車いす、 食事、 入浴時…。福祉用具で姿勢が安定

 週3回のデイサービスや頻繁に通っている病院までの移動には、車いすと福祉車両を使っています。座位は比較的安定しているのですが、最近は側弯(そくわん)が進行し、けいれん発作による転倒が多くなったこと、さらに送迎サービスを使うようになったため、昨年の秋にティルト・リクライニング式車いすを新調しました。安全確保と姿勢を安定させるため、腰ベルトとクッション入りカットアウトテーブル(体に沿って切り込みを入れた作業机)を装着しています(写真1)
 4年前に購入した福祉車両は7人乗りのワゴンで、中央の座席は90度回転し外にスライドするリフトアップシートです。車の助手席側をリビングルームの窓の近くに寄せて駐車すると、スライディングボードとスライディングシートを使って、Yさんをリビングルームから直接車のシートに移乗させることができます(写真2)。これで車への移乗介助が安全かつ容易になりました。
 前述したように座位が不安定になったため、食事のときに座るいすを筆者がYさんの身体寸法に合わせて製作しました。床に座った状態からスライディングシートを使っていすに移乗しやすいように、シート前端の高さは床から20mmに抑え、さらに傾斜をつけています。坐骨の前には前ずれを防ぐため、厚さ30mmのアンカーサポートをつけています。クッション入りのカットアウトテーブルと左右の骨盤サポートによって座位姿勢の安定を図っています(写真3)

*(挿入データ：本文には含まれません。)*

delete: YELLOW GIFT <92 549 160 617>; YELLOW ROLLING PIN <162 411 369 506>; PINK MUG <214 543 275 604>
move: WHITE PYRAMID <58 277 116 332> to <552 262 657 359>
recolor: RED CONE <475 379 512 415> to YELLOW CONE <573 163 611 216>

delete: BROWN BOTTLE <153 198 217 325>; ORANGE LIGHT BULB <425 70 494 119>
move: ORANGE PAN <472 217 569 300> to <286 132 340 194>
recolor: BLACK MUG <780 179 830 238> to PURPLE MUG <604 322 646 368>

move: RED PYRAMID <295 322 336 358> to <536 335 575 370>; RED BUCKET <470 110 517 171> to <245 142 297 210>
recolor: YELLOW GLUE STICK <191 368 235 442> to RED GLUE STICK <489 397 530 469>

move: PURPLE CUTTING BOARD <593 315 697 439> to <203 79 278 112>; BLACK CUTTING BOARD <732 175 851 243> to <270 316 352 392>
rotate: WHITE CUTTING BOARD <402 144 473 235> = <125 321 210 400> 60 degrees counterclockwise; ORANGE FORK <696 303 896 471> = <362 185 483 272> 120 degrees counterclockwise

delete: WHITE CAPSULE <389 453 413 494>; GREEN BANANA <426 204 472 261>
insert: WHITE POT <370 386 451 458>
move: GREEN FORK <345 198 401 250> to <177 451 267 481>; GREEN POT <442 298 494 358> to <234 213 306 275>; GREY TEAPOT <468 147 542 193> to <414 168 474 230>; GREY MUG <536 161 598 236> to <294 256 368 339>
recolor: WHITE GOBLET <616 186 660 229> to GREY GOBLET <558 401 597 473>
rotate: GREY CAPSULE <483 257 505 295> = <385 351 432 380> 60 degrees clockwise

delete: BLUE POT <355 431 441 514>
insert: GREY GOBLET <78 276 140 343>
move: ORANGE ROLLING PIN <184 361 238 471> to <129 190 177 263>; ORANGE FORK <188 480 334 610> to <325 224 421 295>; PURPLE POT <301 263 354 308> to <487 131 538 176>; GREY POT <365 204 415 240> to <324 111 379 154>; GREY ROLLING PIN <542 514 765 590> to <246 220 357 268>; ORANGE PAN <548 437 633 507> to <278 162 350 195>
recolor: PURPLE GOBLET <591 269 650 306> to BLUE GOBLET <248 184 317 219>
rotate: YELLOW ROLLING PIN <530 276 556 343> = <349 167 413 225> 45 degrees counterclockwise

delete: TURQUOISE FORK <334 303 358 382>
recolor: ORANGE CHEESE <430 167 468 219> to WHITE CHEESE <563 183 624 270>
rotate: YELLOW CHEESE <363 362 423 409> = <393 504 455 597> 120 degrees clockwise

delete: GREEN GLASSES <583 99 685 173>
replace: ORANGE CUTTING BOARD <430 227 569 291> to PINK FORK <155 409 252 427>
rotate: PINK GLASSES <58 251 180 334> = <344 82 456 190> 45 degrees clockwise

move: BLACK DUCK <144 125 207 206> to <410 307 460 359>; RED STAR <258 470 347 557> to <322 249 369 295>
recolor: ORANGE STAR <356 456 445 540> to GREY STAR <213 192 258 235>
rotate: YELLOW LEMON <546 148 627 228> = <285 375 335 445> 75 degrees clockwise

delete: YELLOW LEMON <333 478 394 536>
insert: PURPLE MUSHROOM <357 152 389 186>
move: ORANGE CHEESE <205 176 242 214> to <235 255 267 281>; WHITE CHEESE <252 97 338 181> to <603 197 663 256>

 入浴のときの座位姿勢も不安定になったので、アームサポート付きシャワーチェアを導入しました。Yさんは週3回の入浴サービスを受けているのですが、介護に来ているヘルパーさんが、以前のスツール型シャワーチェアより姿勢が安定し、安心して介助できるようになったと感想を述べています。折りたたみ式なので、使用しないときに邪魔にならないのが家族にも好評です。

 Yさんのように重度障害のある方を自宅で介護されている家族は、ほとんど24時間付き添いながら日常生活のあらゆる場面で心身ともに負担を強いられています。特に移乗と移動の介助は負担が大きく、事故につながることも少なくありません。車いすや移乗補助具のような福祉用具を活用することによって、安全で負担の少ない介護を実現でき、本人と介護者のQOLの向上に繋がると考えます。
東洋大学ライフデザイン学部 人間環境デザイン学科 教授 繁成剛さん

東洋大学ライフデザイン学部 人間環境デザイン学科 教授 繁成剛さん

1979年九州芸術工科大学大学院修了後、北九州市立総合療育センターにリハ工学技士として勤務。2001年に近畿福祉大学教授、07年から東洋大学人間環境デザイン学科教授に就任。96年から17年まで日本リハビリテーション工学協会理事、監事、会長を歴任。95年IKEA賞(スウェーデン)、2011年飯田賞(日本義肢装具学会)受賞。